Virtual reality is finding an unexpected application in pediatric therapy. Emerging research suggests that VR gaming can meaningfully improve motor skills in children with dyspraxia, a neurodevelopmental condition that affects coordination and movement in roughly 5 to 6 percent of children worldwide.

Dyspraxia makes everyday physical tasks difficult. Tying shoes, catching a ball, handwriting, using utensils. The brain has trouble planning and executing coordinated movements. Traditional therapy involves repetitive exercises that, while effective, can feel tedious for kids. Getting a seven-year-old to do the same hand-eye coordination drill for the twentieth time is a challenge any occupational therapist knows well.

A child wearing a VR headset, illustrating how virtual reality is being explored as a tool for pediatric therapy and motor skill development
Image: jencu / Wikimedia Commons (CC BY 2.0)

VR changes the equation by disguising therapy as play. When a child is reaching for objects in a virtual world, ducking under obstacles, or using their hands to interact with game elements, they're performing the same motor planning exercises that therapy prescribes. They just don't know it. They think they're playing a game.

Why VR works for motor development

The immersive nature of VR is key. In a flat-screen game, a child uses a controller. The motor skills involved are limited to thumbs and fingers. In VR, the child uses their whole body. Reaching, bending, stepping, rotating. The movements are natural and varied, which is exactly what motor skill development requires.

VR also provides instant visual feedback. When a child successfully catches a virtual object or completes a movement challenge, the response is immediate and rewarding. That feedback loop reinforces the motor patterns the brain is trying to learn. Over time, those patterns transfer to real-world movements.

The controlled environment matters too. Therapists can adjust difficulty, speed, and complexity in real time. A child who struggles with fast-moving objects can start slow and build up. The virtual environment adapts to the child rather than the other way around.

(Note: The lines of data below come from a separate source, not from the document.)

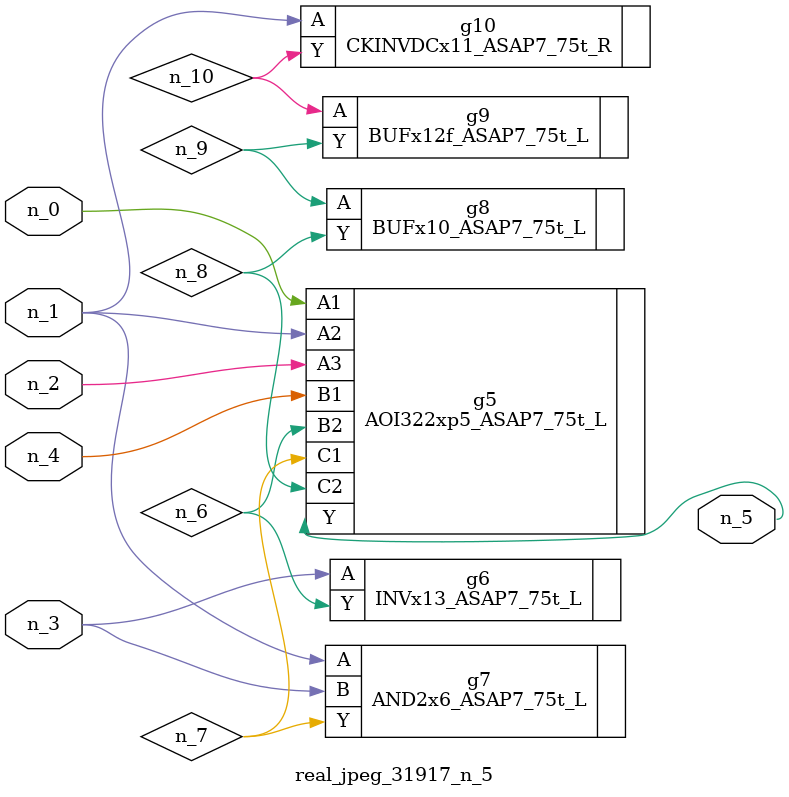
<source format=v>
module real_jpeg_31917_n_5 (n_4, n_0, n_1, n_2, n_3, n_5);

input n_4;
input n_0;
input n_1;
input n_2;
input n_3;

output n_5;

wire n_8;
wire n_6;
wire n_7;
wire n_10;
wire n_9;

AOI322xp5_ASAP7_75t_L g5 ( 
.A1(n_0),
.A2(n_1),
.A3(n_2),
.B1(n_4),
.B2(n_6),
.C1(n_7),
.C2(n_8),
.Y(n_5)
);

AND2x6_ASAP7_75t_L g7 ( 
.A(n_1),
.B(n_3),
.Y(n_7)
);

CKINVDCx11_ASAP7_75t_R g10 ( 
.A(n_1),
.Y(n_10)
);

INVx13_ASAP7_75t_L g6 ( 
.A(n_3),
.Y(n_6)
);

BUFx10_ASAP7_75t_L g8 ( 
.A(n_9),
.Y(n_8)
);

BUFx12f_ASAP7_75t_L g9 ( 
.A(n_10),
.Y(n_9)
);


endmodule
</source>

Children explore a virtual reality flight simulator at NASA Armstrong Flight Research Center, demonstrating VR's potential as an interactive learning and coordination tool for young users
Image: NASA / Christopher LC Clark / Public Domain

Early results

The research is still in early stages, but the results are promising enough that clinics are starting to incorporate VR into their therapy programs. Children in VR-assisted therapy sessions show improvements in hand-eye coordination, balance, and bilateral movement. Equally important, engagement and session completion rates are higher than traditional therapy methods. Kids want to come back and play. That consistency is critical for long-term improvement.

What comes next

VR therapy for motor skills isn't going to replace occupational therapists. It's a tool that makes their work more effective and more engaging for young patients. As headsets get lighter and more affordable, and as purpose-built therapeutic VR applications mature, this could become a standard part of pediatric occupational therapy.

For an industry that often focuses on gaming and enterprise productivity, it's worth remembering that VR's most meaningful impact might be helping a kid learn to tie their shoes.